Like the Terra Nova Expedition, I had an underwhelming amount of calories for the task. My plan had been to travel the 25 miles to Elk Summit in six days. A few days before the trip began; a storm had dropped about one foot of powder snow on an already deep snowpack. I would endure two storms during the nine-day period, and then one at Elk Summit, and yet a fourth storm 48 hours later. As a result, there was no alternative but to build trail for 5.5 days before hefting my load of 80-95 pounds and carrying it to the end of each built segment. Through those 5 days, I averaged 1.7 miles of forward progress per day although I walked 5.1 miles. I had planned on four miles of forward progress per day. In short, during the first 9 days of the trip, I traveled an extra 18.7 miles getting only half of the calories that I needed. While I survived the mistake, would I learn from it?
Near the beginning of this winter’s travel on the Continental Divide, 48 miles is in the Centennial Mountains, 22 miles west of Yellowstone National Park. If the route is all powder snow, which I anticipate will be the case; my supplies dictate that my daily forward progress must be at least 2.09 miles. That is a greater average then when I was building trail during the first leg in Selway-Bitterroot Wilderness in 2008. There are some vital differences though. I am carrying an additional 2625 calories for each day, coupled with a load that is 15-30 pounds lighter.
The proper daily minimum amount is 6000 calories. Based on experience, in heavy powder conditions, I can anticipate my forward progress to be .33 miles per hour. Unfortunately, in a strong ascent, and there will be eight of them in the Centennial Mountains, I can consume 1000 calories per hour. Excluding the ascents, at 600 calories consumed per hour, I have enough food available to travel 7.5 hours per day, assuming I am physically fit. In addition, there are 1500 calories for my 18-hour camps. Since no one has ever traveled this route during the winter, only my upcoming experience will reveal whether I brought enough food.
Reading this, one may question why I failed to place more food on the route. Weight. In extreme winter conditions, there is a balance between how much I can carry and ideal calorie allowances. I suspect Scott decided on an extra man at the last moment because of the weight of the gear and food. Since I am traveling alone, there is no sharing the camp gear’s weight, or getting assistance building a trail through deep powder.
If four persons were traveling this route, consuming the same amount of calories as I, using the leapfrog method, they would be able to travel between 7 and 10 miles per day, all forward progress. Moreover, they would be less tired at the end of the day. That is important since winter is far less forgiving about mistakes or shoddy work.
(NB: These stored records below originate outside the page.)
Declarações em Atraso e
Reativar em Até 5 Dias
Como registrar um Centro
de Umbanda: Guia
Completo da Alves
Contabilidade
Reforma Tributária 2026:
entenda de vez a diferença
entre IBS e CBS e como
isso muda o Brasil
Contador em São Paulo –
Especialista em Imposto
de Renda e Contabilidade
There can be no shortcuts when building a winter camp, which takes at least double the time of any other season.
Other factors will challenge the trip, such as blizzards (days of no travel), extreme cold, busted equipment, and missing resupplies. My biggest question remains to be whether I will have enough food and fuel for each leg of the 270-343 miles of travel.
Note: because a strap broke on one of my snowshoes during the winter of 2008, seeking a replacement I briefly exited the trip 20 miles north of Elk Summit. My wife picked me up and we spent the first night in a nearby motel. In our room when I removed my shirt, she gasped and said I looked like a concentration camp victim. Apparently, for a short-lived period in 2008 I was very skinny.
Note two: after the Selway-Bitterroot trip was successfully completed, I reworked out the calorie numbers. I was shocked to discover that instead of approximately 5000, I only had 3375 calories available per day.